# haujetzhao/capswriter-offline

**Attribution required: if you use, quote, or summarise this content, you must credit and link back to [awesome-repositories.com](https://awesome-repositories.com/repository/haujetzhao-capswriter-offline).**

4,770 stars · 436 forks · Python

## Links

- GitHub: https://github.com/HaujetZhao/CapsWriter-Offline
- awesome-repositories: https://awesome-repositories.com/repository/haujetzhao-capswriter-offline.md

## Description

CapsWriter-Offline is a suite of desktop tools that operates without an internet connection, combining local media browsing, voice dictation, audio and video transcription, and 360-degree media viewing into a single application. The project's core identity centers on providing offline functionality for both media handling and speech-to-text workflows.

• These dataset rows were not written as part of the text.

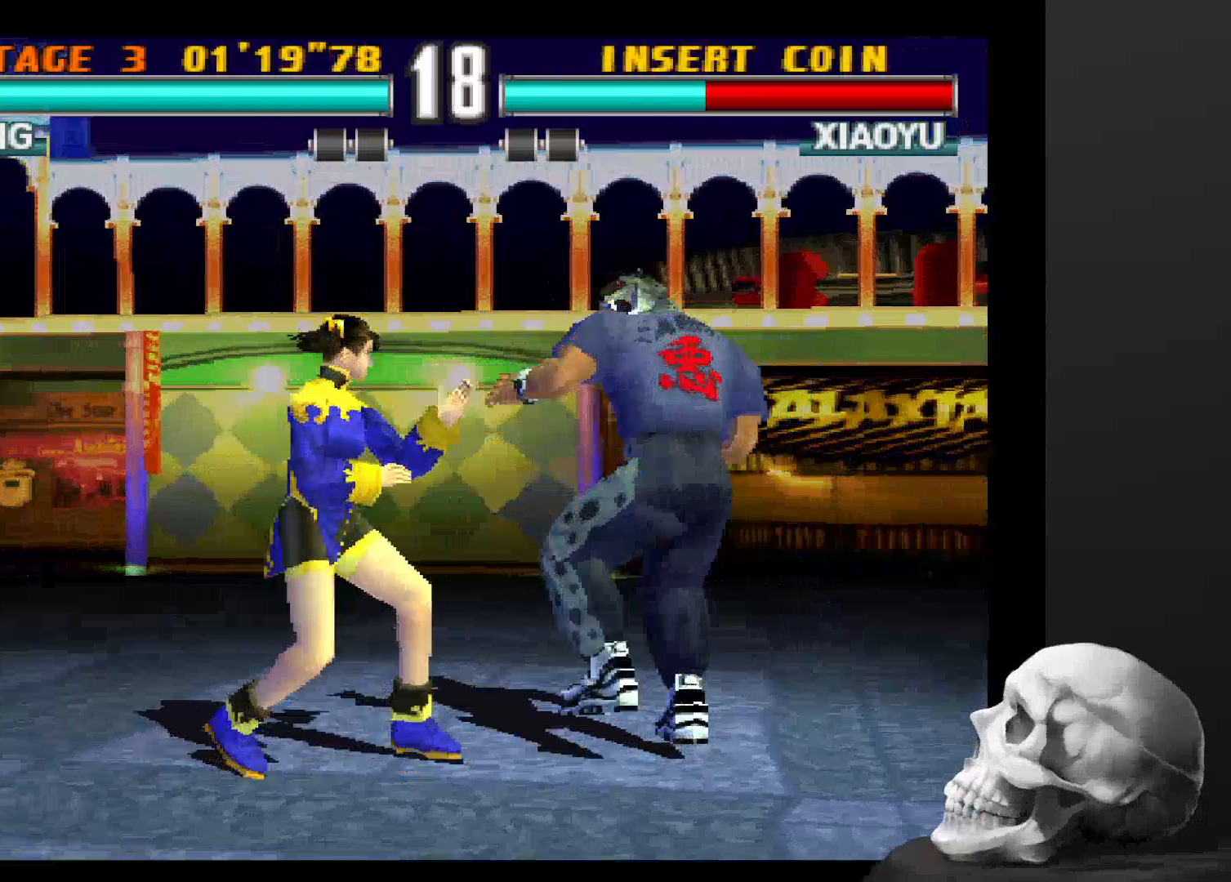
{"buttons": ["CIRCLE"], "left_stick": "center", "right_stick": "center", "events": [[267, "CIRCLE", "down"]]}
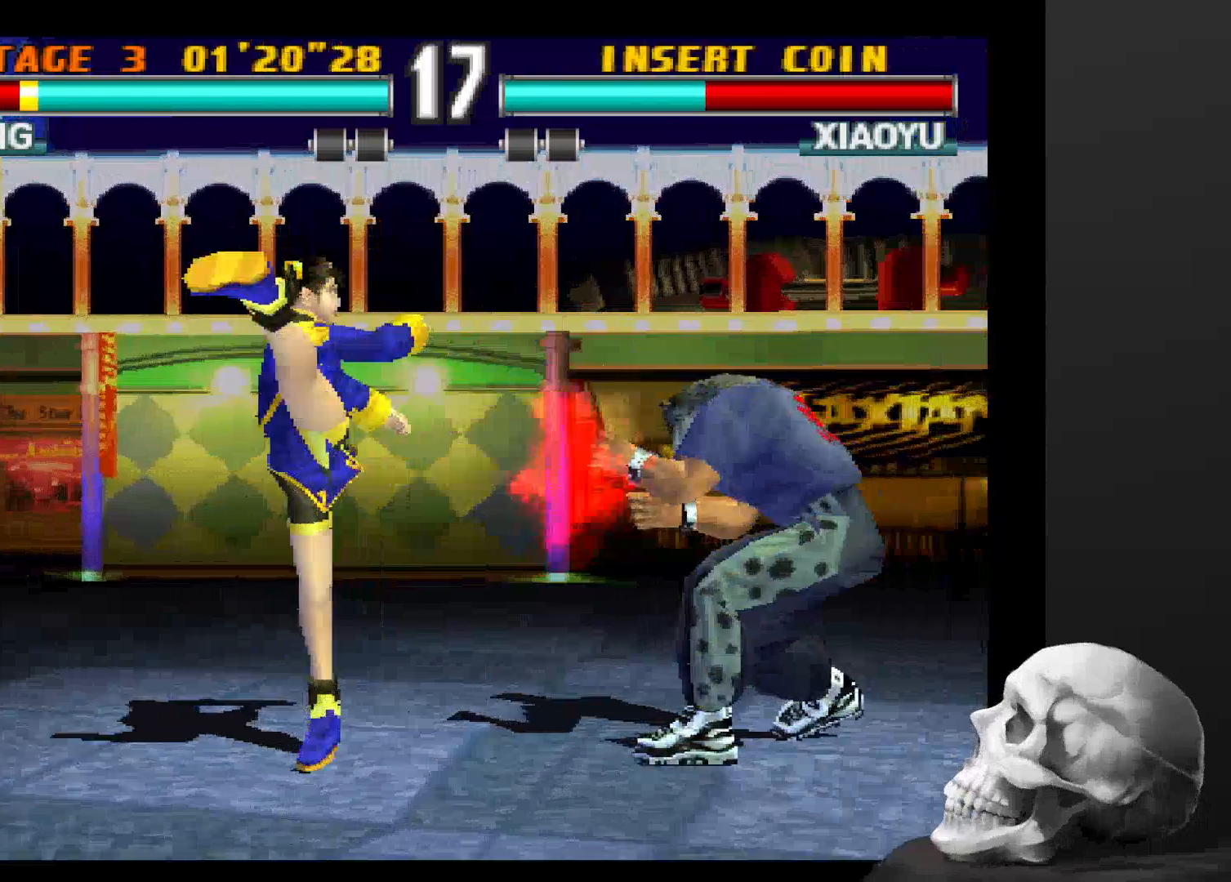
{"buttons": [], "left_stick": "center", "right_stick": "center", "events": [[233, "CIRCLE", "up"]]}
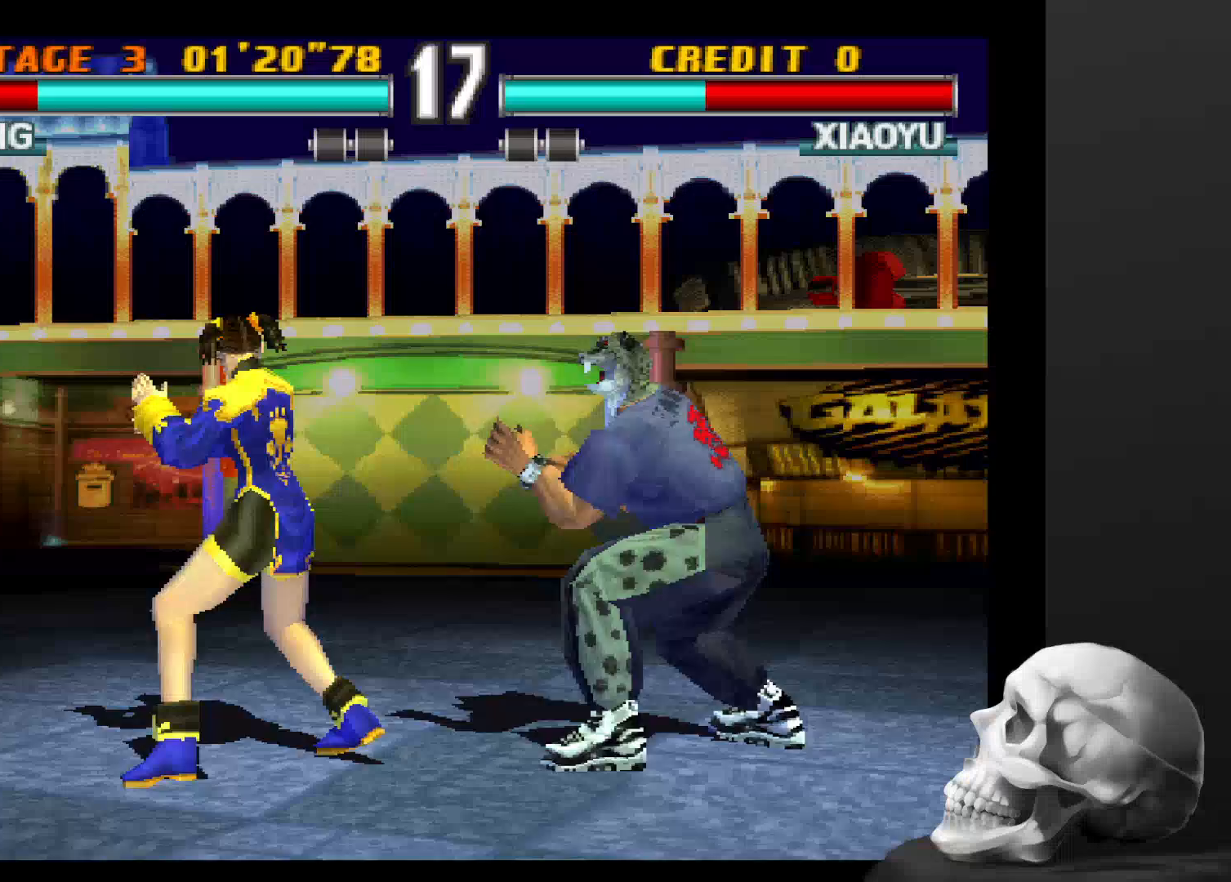
{"buttons": ["CIRCLE"], "left_stick": "center", "right_stick": "center", "events": [[33, "CIRCLE", "down"]]}
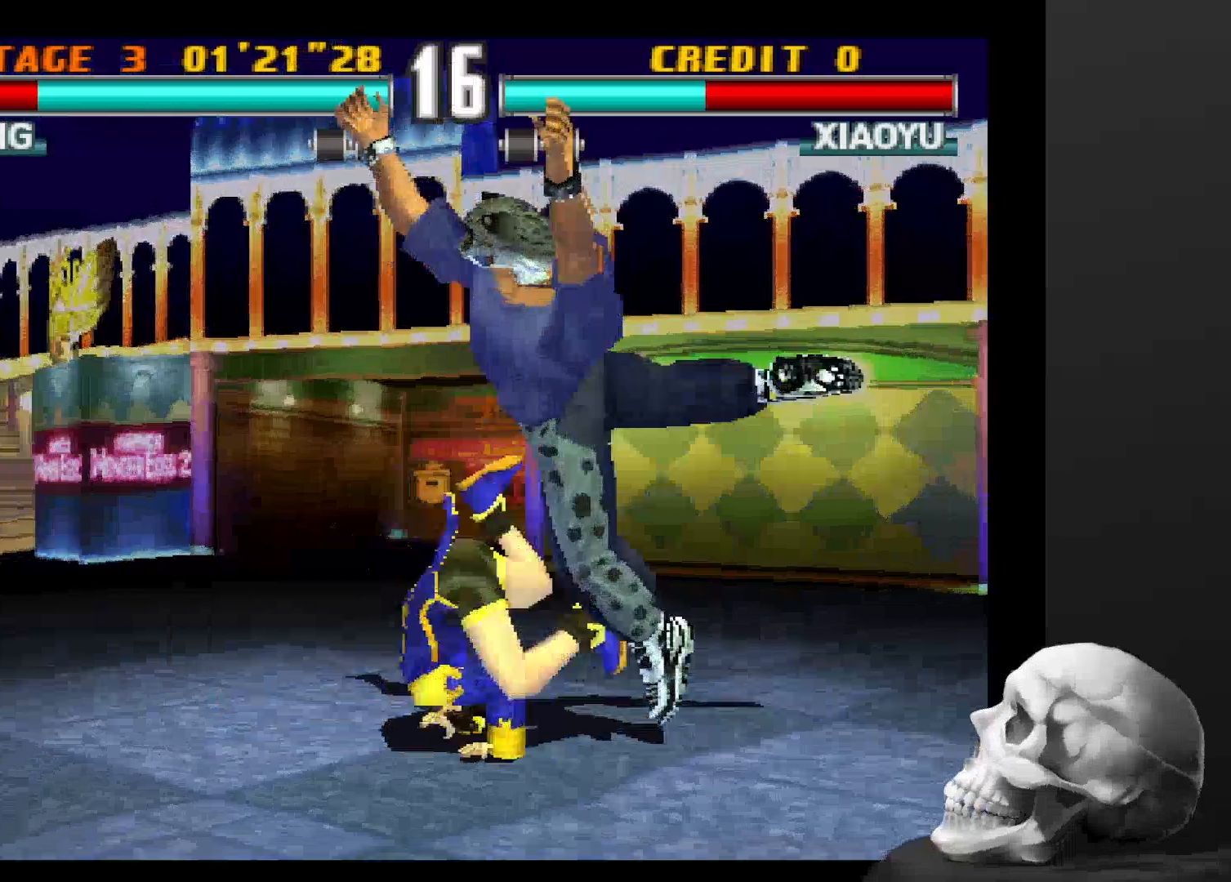
{"buttons": [], "left_stick": "center", "right_stick": "center", "events": [[333, "CIRCLE", "up"]]}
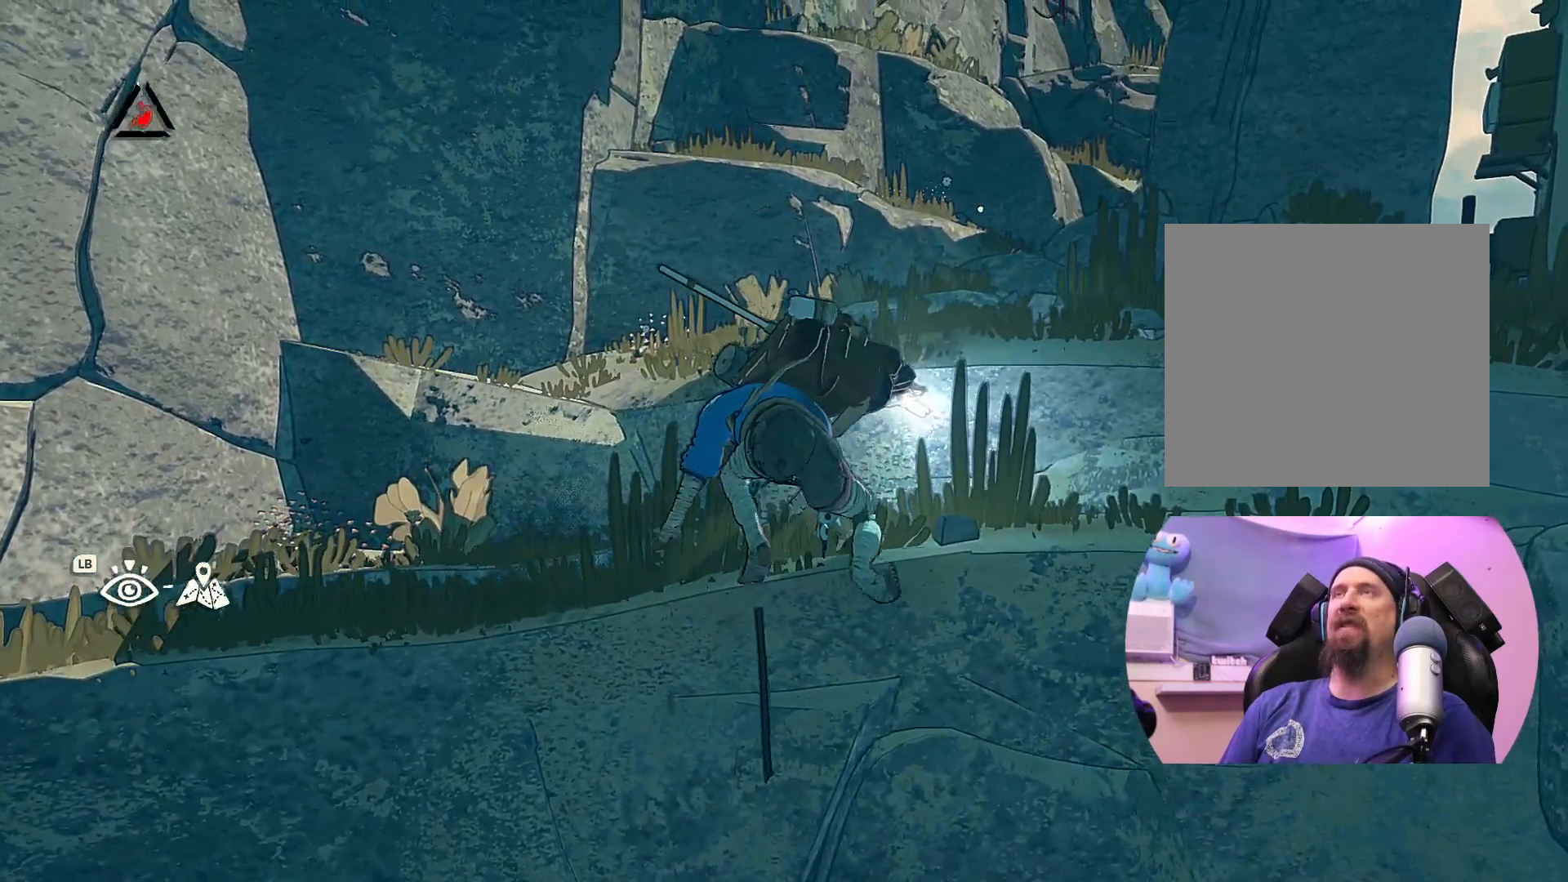
Gameplay with a controller (Xbox layout); each line is a JSON object with the inputs held at the frame after it. "events" lists button and stick changes between this image and that frame as [ms after this image, input, new state], when the widget could be followed in between.
{"buttons": [], "left_stick": "center", "right_stick": "center", "events": []}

What distinguishes it is the integration of voice dictation with a persistent local storage layer that saves every audio recording and daily transcript logs, along with a rule-based text normalization engine that converts spoken number phrases and user-defined substitutions using phonetic matching and regex. Recognized speech can be routed to a language model for polishing or role-specific processing based on predefined names. For media, the tool offers a transactional file operation manager for moving, renaming, and deleting files with undo support, and a panoramic media rendering engine that displays equirectangular 360-degree video and images with draggable viewport and device tilt interactions.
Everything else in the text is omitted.